(Selected extract Opens)
Sunday, 5 October 2014

Following Bliss

"Follow your bliss and the Universe will open doors for you where there were only walls." I was first exposed to these words in 2009 when I read Rhonda Byrne's 'The Secret' for the very first time. I need to mention how special a book this text has become to me, I take it with me everywhere I travel. Even though I first read it in 2009, it was only in 2012 that I began to understand what it was communicating to me. It was also only in 2012 that these words first 'popped out' to me! I was in the third and last year of my undergraduate degree at the time. I had been studying on one evening and had taken a break to read a section of the book. The words stirred something very deep inside of me; I wanted to know what the words meant for me and the trajectory I was on. I had in the previous year admitted (to me) that the Actuarial path was not working for me so this reading was an answer of sorts.

I have never been able to fully 'get' what these words mean. I non-the-less have had to make sense of them myself and ask for guidance from these words. For me, they mean following that which makes you feel most alive and inspired. They mean doing that which makes your heart jump for joy! They relate to those activities within which you just lose yourself! Activities that you would want do even if you were not getting paid to do them. It means doing only that which your heart says yes to. For Thomas Edison it was the light bulb, the gentleman had to have a go at it 10 000 times before he succeeded. For Henry Ford, it was building cars. For Steve Jobs, it was designing a phone with pretty buttons that people would almost want to eat! How crazy and awesome is that!

I find that over the years too much focus has been on trying to find what I wanted to be (e.g. Actuary, Psychologist or Academic) as opposed to what I wanted to do. Too much time was invested in trying to find a label for it and placing it in a box as opposed to allowing the heart to take lead and guide me into areas of passion. I also realize that much of this has been informed by my upbringing. From an early age, I have had people ask me what I wanted to be! And I had to come up with answers. I had to categorize myself and place myself is a certain box of speciality. Even though this has worked for many people, I find it to have been a point of great struggle for me over the years. With self analysis and constant self conversation, I now know that I want to do only that which I am passionate about even if this means doing an activity without a label. Much of my struggle earlier this year was due to my thinking that my degree should definitely inform what I do when I finish studying. I thought the Actuarial Science and Statistics meant that I should get a job in a bank or some corporate firm and have a corner office. Honestly, these things (corporate, corner office, corporate ladder, power suit) don't keep me awake at night. They don't inspire any form of creativity in me.
(Selected extract Closes)
(Recorded information Opens)
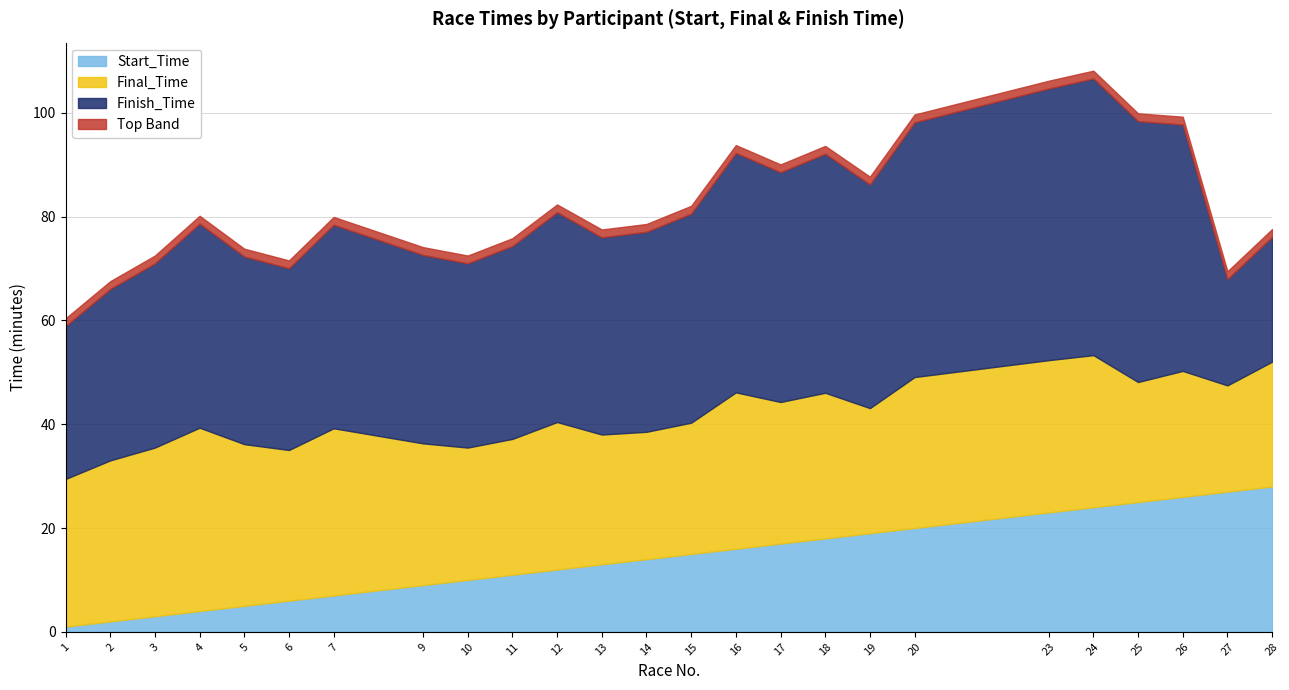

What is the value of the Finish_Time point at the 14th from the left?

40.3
(Recorded information Closes)
(Recorded information Opens)
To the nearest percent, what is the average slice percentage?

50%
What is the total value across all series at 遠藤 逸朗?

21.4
(Recorded information Closes)
(Recorded information Opens)
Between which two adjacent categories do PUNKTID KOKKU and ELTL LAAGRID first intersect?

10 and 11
(Recorded information Closes)
| The task |
Pick up the post about following your bliss after its final sentence and keep writing it. The entries play no part in what comes next.

| Written response |
In the process I have also had to let go of wanting a JOB. The 'need' for a job is something that has also been enforced by society for a long time.  I write 'need' because we don't really need it. For twenty years, society had told me to study, get good grades and find a good job. I wish somebody had advised me to build my own empire! I have been told that success lies in wearing a power suit and driving a Range Rover. Even though I still do want my Range Rover, I don't believe that this is or should be the definition of success for me. For a long time I have been taught that success lies in a swift climb up the corporate ladder and proving me to be the best in my industry. 

I have had to let go of this misleading notion and it has been a very liberating process. It is also very scary for it entails walking away from that which has informed my decisions for two decades. It feels as if the very foundations of my doing have been taken away. It’s funny how we feel so secure in looking for a JOB and working for other people! It’s even more fascinating how scared we are to work on our dreams instead and possibly employ ourselves! I sometimes feel like I'm losing it though! I mean, who doesn't want to get a job, buy a nice car, and have drinks with friends at Capello every Friday night and talk about WORK!? It’s a scary process but it is one I am willing to embrace. I'm willing to step away (even if just for three months) from what I have been taught for twenty years and try out at a different song. I want to sing MY SONG and see how the melody appeals to me.

In my search for answers I've discovered a few things. This is what I know for sure:

- I feel most alive when in the company of youngsters, listening to stories of their dreams and helping build strategies for the realization of these dreams.
- I feel most alive when giving a word of encouragement and inspiration.
- I feel most alive as I write this.
- I feel most alive when I speak on matters of Education and youth empowerment on our African continent.
- I feel most alive when in conversation about personal growth and advancement.

- I want to BUILD things.

- If I were to get a job, I would need flexibility. I want time to BE and work on MY dreams. For me, BEING entails Yoga, a lot of reading, writing and journaling towards self-actualization. This job would also have to be in an organization whose bottom-line is direct sustainable impact in people's lives.


Universe, this is my declaration!!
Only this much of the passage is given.